Abortion comes to campus
The abortion pill mandate now taking effect at the state’s roughly three-dozen public college and university campuses is aimed at reducing the strain on clinics serving the community and on making it easier for students to terminate a pregnancy. Before the pill distribution program launched, students at UCSB — the state’s third biggest UC campus — had to travel about 14 miles to the nearest Planned Parenthood clinic to obtain the drugs, with no good public transit option. Students at other campuses said they faced similar barriers.
“A lot of students don’t have cars,” said Courtney Leos, a student at Cal State University, Long Beach who lobbied for the policy. “And time was another issue. Classes can run all day from 8 a.m. well into the evening, when lots of clinics are already closed.”
Magaña and her colleagues are now getting the word out to students, asking the school’s coaches, clubs and RAs to share the news that people don’t have to leave campus to obtain the medication. And if students are uninsured or afraid to have the drug show up on their parents’ insurance, the school has allocated tens of thousands of dollars to help cover out-of-pocket expenses.
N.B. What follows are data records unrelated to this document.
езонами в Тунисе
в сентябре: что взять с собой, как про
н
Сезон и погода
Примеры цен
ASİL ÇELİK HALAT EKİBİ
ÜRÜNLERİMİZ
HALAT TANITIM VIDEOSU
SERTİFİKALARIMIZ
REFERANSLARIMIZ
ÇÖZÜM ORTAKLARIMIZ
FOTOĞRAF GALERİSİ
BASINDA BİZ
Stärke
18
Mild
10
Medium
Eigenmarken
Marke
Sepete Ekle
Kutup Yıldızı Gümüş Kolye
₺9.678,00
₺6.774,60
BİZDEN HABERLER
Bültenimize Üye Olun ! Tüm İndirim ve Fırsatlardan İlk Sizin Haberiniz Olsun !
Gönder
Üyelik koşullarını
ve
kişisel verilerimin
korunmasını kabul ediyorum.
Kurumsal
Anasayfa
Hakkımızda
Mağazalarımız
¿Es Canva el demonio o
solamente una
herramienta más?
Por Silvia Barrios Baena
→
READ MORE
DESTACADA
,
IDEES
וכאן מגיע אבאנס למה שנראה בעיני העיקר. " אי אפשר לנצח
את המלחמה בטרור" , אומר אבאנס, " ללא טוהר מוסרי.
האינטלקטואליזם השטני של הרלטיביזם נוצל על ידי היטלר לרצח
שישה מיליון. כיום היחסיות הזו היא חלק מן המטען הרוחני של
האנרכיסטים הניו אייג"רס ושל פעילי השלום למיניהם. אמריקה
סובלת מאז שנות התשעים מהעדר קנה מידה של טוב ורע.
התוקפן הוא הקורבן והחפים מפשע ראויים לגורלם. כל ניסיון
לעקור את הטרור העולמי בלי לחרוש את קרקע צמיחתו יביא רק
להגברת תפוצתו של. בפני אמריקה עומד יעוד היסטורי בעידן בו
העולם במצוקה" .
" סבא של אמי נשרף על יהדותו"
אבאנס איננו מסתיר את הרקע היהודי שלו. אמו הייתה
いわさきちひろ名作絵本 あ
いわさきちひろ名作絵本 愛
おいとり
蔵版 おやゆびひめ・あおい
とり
Magaña said neither she nor any of her colleagues who work in sexual health had prescribed the pills before. Last year, they and other student health center workers across the street received training from Essential Access Health — a nonprofit that supports clinics throughout the state and runs California’s Title X family planning program. Part of that training was a “values clarification” exercise designed to suss out any concerns, misconceptions or biases health workers might not be aware of as they prepared to provide abortions to students for the first time.
Wearing a white lab coat dotted with pins, one reading “mind your own uterus,” Magaña explained that, thanks to the training, none of her colleagues refused to take part in prescribing and distributing the pills.
“We told them: This is just part of the range of services that we provide now and you can leave your personal beliefs at home,” she said, adding that much of the training also focused on the data around the pills’ safety and efficacy. “We said: Really what you’re doing is giving students the safer option. And when we talk about it like that, most people say okay.”